Do clients also receive food assistance from the government?
- 61% of client households served by The Vermont Foodbank, Inc are receiving Supplemental Nutrition Assistance Program (SNAP) benefits (Table 7.1.1); however, it is likely that many more are eligible (Table 7.3.2).
- Among households with children ages 0-3 years, n.p. participate in the Special Supplemental Nutrition Program for Women, Infants, and Children (WIC) (Table 7.4.1).
- Among households with school-age children, 66% and 63%, respectively, participate in the federal school lunch and school breakfast programs (Table 7.4.1).
- Among households with school-age children, 11% participate in the summer food program (Table 7.4.1).
Many clients are in poor health
- 25% of households served by The Vermont Foodbank, Inc report having at least one household member in poor health (Table 8.1.1).
Most clients are satisfied with the services they receives from the Vermont Foodbank
- 87% of adult clients said they were either "very satisfied" or "somewhat satisfied" with the amount of food they received from their provider; 94% were satisfied with the quality of the food they received (Table 9.2.1).
How larger is the Vermont Foodbank?
- The Vermont Foodbank, Inc included approximately 252 agencies at the administration of this survey, of which 252 have responded to the agency survey. Of the responding agencies, 162 had at least one food pantry, soup kitchen, or shelter.
What kinds of organizations operate emergency food programs of the Vermont Foodbank?
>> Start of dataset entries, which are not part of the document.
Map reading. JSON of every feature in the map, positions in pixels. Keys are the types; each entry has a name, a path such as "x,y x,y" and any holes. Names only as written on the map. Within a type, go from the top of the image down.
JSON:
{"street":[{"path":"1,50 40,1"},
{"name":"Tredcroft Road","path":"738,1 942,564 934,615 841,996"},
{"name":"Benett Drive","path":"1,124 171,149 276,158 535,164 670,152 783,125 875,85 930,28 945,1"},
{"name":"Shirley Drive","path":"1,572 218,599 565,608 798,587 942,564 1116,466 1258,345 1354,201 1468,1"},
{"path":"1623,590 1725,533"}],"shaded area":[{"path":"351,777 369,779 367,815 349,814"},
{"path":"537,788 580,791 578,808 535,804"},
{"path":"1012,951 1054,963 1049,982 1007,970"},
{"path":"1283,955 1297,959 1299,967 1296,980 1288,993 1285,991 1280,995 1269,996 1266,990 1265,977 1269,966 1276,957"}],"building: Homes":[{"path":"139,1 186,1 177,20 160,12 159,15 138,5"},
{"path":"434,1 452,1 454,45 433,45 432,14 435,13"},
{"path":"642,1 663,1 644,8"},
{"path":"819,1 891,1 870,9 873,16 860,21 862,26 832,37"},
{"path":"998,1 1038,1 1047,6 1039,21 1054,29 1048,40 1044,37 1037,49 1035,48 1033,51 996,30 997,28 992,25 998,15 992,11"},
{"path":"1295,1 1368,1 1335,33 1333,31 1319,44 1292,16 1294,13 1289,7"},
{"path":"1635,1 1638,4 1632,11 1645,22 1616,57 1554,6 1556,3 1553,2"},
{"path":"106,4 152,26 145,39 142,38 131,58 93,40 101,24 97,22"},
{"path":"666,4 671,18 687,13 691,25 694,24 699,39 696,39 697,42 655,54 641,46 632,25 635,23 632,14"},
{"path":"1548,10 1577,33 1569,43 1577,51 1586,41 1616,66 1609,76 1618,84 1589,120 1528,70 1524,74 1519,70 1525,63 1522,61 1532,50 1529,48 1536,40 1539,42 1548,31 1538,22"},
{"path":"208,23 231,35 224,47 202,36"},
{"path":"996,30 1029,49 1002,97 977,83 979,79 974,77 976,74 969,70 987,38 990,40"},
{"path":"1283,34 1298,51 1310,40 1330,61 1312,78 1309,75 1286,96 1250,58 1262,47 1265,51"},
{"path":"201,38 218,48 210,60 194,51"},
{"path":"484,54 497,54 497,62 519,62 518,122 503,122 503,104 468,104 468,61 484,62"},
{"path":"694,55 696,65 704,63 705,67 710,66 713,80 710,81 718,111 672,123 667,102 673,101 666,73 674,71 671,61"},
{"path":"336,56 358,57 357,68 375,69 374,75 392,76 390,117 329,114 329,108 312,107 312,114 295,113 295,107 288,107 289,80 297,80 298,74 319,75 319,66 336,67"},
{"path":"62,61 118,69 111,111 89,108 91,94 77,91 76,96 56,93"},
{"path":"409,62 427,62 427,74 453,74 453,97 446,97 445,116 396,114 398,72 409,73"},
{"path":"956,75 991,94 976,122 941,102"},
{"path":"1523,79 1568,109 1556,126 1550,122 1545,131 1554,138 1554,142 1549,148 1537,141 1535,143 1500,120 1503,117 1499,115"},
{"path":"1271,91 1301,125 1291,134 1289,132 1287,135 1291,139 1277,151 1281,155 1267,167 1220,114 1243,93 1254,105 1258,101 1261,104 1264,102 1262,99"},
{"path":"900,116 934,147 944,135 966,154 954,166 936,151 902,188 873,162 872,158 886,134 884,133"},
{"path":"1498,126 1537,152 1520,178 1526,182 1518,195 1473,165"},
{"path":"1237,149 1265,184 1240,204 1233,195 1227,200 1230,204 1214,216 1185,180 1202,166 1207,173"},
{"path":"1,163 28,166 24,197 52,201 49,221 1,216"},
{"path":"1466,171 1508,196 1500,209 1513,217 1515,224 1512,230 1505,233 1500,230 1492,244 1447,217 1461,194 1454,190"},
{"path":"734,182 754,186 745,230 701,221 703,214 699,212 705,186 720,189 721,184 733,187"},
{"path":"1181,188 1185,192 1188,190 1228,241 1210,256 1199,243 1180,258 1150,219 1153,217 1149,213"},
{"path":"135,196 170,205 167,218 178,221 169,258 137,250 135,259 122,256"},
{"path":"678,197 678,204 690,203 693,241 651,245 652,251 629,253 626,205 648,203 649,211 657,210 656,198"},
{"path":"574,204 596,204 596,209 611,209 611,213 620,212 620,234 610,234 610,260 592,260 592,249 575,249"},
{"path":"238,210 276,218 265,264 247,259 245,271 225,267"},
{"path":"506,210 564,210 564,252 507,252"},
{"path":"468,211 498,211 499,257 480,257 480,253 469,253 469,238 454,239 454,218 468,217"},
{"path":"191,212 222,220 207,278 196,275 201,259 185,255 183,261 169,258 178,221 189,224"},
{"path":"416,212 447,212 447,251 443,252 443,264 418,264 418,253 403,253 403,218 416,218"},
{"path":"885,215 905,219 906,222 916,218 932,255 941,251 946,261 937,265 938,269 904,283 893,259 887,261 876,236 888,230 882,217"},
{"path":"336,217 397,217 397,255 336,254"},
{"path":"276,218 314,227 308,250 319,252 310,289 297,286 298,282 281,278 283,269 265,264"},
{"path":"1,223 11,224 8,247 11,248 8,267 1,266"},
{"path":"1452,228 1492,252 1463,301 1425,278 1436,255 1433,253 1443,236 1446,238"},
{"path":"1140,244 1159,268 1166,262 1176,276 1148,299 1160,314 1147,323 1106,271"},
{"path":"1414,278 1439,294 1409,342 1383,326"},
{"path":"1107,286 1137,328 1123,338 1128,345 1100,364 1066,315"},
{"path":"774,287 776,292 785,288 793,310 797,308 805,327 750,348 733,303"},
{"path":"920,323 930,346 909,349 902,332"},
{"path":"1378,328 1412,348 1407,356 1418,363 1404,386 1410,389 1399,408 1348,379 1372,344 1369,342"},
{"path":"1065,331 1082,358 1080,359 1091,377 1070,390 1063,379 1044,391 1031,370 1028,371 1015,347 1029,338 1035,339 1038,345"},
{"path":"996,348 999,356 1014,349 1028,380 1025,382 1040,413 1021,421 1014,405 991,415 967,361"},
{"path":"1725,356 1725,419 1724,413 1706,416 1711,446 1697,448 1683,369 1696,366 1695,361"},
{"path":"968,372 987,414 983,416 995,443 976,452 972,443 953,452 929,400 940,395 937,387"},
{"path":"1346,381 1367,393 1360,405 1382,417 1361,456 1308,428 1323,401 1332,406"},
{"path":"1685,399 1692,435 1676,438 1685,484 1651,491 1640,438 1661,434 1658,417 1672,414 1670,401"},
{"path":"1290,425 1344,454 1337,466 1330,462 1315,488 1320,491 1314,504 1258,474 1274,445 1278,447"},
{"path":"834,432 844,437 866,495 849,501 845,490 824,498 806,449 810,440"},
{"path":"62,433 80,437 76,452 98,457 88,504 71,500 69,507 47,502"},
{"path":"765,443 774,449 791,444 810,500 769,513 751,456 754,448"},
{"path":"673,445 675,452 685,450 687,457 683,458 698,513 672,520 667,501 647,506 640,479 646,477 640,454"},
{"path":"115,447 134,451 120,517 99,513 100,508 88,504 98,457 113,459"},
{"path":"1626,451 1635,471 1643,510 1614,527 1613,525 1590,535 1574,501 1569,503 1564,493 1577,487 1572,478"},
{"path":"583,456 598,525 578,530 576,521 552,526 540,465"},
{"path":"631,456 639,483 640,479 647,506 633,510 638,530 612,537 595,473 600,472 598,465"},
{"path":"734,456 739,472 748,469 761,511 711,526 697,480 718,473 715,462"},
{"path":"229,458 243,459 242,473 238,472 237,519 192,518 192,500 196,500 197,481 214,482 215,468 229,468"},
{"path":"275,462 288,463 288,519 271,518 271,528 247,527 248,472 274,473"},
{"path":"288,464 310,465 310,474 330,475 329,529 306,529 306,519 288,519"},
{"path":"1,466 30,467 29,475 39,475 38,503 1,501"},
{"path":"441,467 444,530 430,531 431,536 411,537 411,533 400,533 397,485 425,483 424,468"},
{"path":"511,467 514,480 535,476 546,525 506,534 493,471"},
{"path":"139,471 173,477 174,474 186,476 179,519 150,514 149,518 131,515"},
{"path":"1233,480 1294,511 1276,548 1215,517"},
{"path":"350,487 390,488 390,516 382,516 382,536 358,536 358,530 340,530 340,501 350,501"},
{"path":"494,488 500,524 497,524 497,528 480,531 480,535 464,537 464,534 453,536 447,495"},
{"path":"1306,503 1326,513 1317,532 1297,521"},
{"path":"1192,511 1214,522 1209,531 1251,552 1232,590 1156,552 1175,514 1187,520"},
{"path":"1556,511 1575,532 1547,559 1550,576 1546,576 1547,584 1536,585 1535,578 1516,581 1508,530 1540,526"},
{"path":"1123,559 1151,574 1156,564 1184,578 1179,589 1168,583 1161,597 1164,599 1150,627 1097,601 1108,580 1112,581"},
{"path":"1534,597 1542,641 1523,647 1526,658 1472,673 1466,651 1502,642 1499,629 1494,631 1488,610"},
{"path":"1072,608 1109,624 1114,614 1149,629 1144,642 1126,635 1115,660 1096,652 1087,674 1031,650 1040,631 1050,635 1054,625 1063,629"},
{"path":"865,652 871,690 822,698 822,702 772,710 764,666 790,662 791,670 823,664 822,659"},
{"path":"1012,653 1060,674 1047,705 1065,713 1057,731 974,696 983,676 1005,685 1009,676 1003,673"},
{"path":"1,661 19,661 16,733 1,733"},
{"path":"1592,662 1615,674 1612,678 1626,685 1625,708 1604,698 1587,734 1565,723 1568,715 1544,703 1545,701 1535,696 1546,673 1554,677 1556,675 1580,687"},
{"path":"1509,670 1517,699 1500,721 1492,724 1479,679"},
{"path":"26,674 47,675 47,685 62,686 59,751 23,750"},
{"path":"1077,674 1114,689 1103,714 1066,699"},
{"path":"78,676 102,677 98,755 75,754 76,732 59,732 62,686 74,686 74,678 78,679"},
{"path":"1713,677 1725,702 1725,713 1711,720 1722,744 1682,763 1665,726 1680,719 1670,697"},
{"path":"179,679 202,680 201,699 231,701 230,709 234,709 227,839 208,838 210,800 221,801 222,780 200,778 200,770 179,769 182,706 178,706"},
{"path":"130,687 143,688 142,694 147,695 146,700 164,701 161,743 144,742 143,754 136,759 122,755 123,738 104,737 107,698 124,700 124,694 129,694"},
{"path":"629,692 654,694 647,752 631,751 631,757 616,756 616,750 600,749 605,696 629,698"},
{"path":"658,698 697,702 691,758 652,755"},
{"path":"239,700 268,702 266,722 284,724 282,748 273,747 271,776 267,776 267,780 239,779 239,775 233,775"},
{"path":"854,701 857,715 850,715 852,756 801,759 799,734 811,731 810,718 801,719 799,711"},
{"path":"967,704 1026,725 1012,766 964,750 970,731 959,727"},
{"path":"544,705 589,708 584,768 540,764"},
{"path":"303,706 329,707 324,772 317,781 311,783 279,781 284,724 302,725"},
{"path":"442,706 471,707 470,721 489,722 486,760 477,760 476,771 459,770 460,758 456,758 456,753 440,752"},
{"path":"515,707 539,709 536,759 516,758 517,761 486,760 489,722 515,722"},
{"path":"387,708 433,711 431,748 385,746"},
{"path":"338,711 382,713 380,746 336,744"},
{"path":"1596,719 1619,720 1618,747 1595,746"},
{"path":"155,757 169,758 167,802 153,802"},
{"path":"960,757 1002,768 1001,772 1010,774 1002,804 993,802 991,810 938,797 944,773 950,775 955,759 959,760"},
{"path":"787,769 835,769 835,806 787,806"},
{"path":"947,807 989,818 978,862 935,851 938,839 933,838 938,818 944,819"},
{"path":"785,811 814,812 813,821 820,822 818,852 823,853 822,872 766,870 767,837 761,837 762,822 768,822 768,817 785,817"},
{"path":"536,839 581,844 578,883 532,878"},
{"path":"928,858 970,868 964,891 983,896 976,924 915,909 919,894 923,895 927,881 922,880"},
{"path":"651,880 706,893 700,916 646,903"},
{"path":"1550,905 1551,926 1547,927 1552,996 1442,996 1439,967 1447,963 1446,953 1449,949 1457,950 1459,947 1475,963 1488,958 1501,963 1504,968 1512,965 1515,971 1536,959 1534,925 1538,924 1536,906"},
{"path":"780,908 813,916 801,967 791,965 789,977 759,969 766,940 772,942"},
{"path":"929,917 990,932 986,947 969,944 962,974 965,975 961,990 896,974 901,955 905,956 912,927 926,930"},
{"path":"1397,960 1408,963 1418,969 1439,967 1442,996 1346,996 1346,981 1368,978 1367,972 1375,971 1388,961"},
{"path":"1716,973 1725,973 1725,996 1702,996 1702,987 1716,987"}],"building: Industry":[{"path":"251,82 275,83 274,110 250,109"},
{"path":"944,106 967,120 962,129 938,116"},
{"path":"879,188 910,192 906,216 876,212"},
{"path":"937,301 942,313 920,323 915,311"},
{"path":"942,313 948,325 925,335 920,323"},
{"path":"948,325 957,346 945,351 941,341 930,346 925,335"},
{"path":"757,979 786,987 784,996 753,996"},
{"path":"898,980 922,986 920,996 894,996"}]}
- 40% of pantries, 30% of kitchens, and 11% of shelters are run by faith-based agencies affiliated with churches, mosques, synagogues, and other religious organizations (Table 10.6.1).
- At the agency level, 35% of agencies with at least one pantry, kitchen, or shelter and 26% of all agencies including those with other types of programs are faith-based (Table 10.6.1).
- Private nonprofit organizations with no religious affiliation make up a large share of other types of agencies (Table 10.6.1).
Have agencies with emergency food providers reported changes in the number of clients seeking services?
- Among programs that existed in 2006, 83% of pantries, 80% of kitchens, and 71% of shelters of The Vermont Foodbank, Inc reported that there had been an increase since 2006 in the number of clients who come to their emergency food program sites (Table 10.8.1).
Where do agencies with emergency food providers obtain their food?
- Food banks are by far the single most important source of food for agencies with emergency food providers, accounting for 71% of the food distributed by pantries, 36% of the food distributed by kitchens, and 36% of the food distributed by shelters (Table 13.1.1).
- Other important sources of food include religious organizations, government, and direct purchases from wholesalers and retailers (Table 13.1.1).
- 56% of pantries, 24% of kitchens, and 17% of shelters receive food from The Emergency Food Assistance Program (Table 13.1.1).
Volunteers are extremely important to the Feeding America network
- As many as 91% of pantries, 91% of kitchens, and 59% of shelters in The Vermont Foodbank, Inc use volunteers (Table 13.2.1).
- Many programs rely entirely on volunteers; 63% of pantry programs and 28% of kitchens have no paid staff at all (Table 13.2.1).